“还百家齐聚!百家齐聚干什么?!”
他的声音拔到了最高,带着一种破罐破摔的绝望。
“烧了我是吧,烧了我的一切,掩盖生水问题,然后就能什么都可以一切如常了!”
他顿了顿,声音忽然平静下来。
平静得近乎残忍。
“可以!我同意。”
然后他就看到了流沙所有人都直愣愣地看着自己。
弄玉……弄玉终于不能平静了,但她脸上的表情非常复杂。
这还是她第一次看到一个如此歇斯底里的韩沥。
而卫庄只是平静地略过任何情绪,看着他。
开口第一句,只有陈述。
“你怕了。”
他说。
“而且你怕得很没有必要。”
韩沥愣住了。
他张了张嘴,想说什么,却发现自己什么都说不出来。
但还得说,然后——
“唉……”
韩沥长叹了一声。
那一声叹息里有太多的情绪。
“可是不知道谁讲的——”
他的声音很轻,轻得像一片落叶。
“不谋全局者不足谋一域,不谋万世者不足以谋一时。”
他顿了顿,抬起头。
“这天下不是靠国境线和界碑就能阻隔的……一旦一地爆发不可逆转的民变,就会影响到各地……然后就是人在家中坐,祸从天上来了。”
他的目光落在韩非脸上。
“就像阴阳家一样了,真的人在家中坐,祸从天上来。”
但韩非和张良的眼睛,却在听到韩沥话语的那一瞬间亮了。
“不谋全局者不足谋一域,不谋万世者不足以谋一时……”
他喃喃地重复着这句话,那双眼睛里,有什么东西在翻涌。
“好句啊!”
他的声音拔高了几度,带着压抑不住的赞叹。
“良言警醒,震耳欲聋。
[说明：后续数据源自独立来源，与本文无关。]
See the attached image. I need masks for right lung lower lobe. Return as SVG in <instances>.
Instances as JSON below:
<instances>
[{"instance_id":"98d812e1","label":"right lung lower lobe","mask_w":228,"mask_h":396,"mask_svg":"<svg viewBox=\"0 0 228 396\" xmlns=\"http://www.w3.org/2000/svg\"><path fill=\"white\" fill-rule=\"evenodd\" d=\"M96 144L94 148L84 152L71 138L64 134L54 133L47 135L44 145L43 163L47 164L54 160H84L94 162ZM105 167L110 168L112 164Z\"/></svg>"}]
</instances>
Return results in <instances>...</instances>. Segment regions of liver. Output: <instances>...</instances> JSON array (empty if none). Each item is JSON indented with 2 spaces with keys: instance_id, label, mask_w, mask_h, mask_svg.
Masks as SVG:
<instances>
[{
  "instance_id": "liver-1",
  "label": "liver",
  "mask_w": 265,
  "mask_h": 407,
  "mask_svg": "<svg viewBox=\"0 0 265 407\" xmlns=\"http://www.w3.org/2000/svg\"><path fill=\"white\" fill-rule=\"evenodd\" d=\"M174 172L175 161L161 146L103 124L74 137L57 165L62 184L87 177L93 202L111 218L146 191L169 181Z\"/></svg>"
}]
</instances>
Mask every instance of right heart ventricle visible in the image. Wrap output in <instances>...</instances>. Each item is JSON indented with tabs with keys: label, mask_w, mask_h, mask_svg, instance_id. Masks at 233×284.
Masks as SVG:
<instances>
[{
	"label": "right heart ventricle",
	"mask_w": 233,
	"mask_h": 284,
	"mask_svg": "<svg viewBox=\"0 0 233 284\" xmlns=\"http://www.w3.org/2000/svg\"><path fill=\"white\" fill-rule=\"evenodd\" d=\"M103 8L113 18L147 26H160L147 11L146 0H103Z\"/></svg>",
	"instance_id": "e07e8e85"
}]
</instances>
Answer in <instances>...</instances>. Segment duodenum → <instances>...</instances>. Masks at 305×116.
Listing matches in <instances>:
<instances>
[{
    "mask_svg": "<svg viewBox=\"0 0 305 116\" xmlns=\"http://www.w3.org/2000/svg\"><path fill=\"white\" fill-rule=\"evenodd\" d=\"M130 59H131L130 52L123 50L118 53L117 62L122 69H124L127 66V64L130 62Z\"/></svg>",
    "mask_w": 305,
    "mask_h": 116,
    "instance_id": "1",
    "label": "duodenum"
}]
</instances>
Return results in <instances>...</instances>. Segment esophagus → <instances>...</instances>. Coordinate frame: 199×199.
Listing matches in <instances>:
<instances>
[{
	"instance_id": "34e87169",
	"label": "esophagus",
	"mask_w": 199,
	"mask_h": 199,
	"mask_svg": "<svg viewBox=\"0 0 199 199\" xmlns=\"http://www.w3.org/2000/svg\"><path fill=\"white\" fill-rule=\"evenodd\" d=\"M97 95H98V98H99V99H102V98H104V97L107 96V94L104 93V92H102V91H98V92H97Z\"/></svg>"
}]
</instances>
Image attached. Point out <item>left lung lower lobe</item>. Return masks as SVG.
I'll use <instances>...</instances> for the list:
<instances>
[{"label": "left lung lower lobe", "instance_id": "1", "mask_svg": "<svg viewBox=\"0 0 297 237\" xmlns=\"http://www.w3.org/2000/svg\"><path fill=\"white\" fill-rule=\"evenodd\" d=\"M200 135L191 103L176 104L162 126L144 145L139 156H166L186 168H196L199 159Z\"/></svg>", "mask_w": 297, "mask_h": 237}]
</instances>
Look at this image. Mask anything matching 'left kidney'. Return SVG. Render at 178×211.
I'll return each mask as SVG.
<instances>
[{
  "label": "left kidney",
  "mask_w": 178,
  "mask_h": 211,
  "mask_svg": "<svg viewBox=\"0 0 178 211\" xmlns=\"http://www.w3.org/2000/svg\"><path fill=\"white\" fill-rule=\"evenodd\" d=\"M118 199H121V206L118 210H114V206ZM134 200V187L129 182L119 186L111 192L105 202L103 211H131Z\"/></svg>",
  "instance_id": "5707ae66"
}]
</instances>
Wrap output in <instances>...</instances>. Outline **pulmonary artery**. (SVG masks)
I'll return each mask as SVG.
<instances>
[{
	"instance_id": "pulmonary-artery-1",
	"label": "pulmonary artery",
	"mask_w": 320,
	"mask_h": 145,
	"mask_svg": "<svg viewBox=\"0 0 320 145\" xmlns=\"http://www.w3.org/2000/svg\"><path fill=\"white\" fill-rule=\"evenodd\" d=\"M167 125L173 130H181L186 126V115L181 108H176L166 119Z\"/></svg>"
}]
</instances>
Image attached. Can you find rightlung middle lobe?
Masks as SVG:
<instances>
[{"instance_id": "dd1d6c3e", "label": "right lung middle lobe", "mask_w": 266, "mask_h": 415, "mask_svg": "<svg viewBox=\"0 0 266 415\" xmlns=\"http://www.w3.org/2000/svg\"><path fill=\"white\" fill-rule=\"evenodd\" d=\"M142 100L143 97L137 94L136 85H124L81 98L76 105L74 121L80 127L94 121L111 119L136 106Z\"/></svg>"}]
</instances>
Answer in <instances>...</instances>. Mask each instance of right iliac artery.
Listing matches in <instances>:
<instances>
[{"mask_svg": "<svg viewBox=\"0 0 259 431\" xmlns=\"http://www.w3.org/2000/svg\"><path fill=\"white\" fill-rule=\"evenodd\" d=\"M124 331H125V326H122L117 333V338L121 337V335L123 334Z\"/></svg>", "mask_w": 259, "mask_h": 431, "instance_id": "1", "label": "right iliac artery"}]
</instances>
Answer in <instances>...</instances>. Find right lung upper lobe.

”
张良也愣住了。
他咀嚼着这句话,那张清秀的脸上,浮现出一种奇特的、近乎震撼的表情。
“不知此句何人所作呢?”
他的声音很轻,但每一个字都很认真。
“真正是大丈夫之语。”
韩沥看着他们,一脸茫然——因为他会用,却真不知道出处。
“我也不知道,随便翻的哪卷竹简上看到的句子就用上了。”
他的语气随意,也确实不关心。
但紫女看着他,那双眼睛里带着一丝不信。
“这什么书?何人所写你不去关心?”
韩沥只是老实地摇了摇头。
“我还真不关心——我对道理一向是有用就用,无用即弃的。”
他看向韩非。
“喜欢这句话的话就让其出现在你的著作里。”
韩非愣了一下,随即摇了摇头。
“不不不,君子可不能夺人之美。”
韩沥看着他,只是微微一笑。
“可我不写书的啊!至少那些道理书,我是从不写的。”
他顿了顿。
“所以你不写……以后这句话就传不了了,你写了,也许那个作者可能在世,会来找你,说不定还能给我沾沾光呢——我也想认识一下。”
韩非沉默了。
然后他点了点头。
“我到时……看看吧。”
他没有答应却没有拒绝。
然后他抬起头,看着韩沥,语气放缓了一些。
他知道弟弟已经很恐惧了,其实他挺想多问问那个转移焰灵姬的事情,但最好是先安弟弟的心。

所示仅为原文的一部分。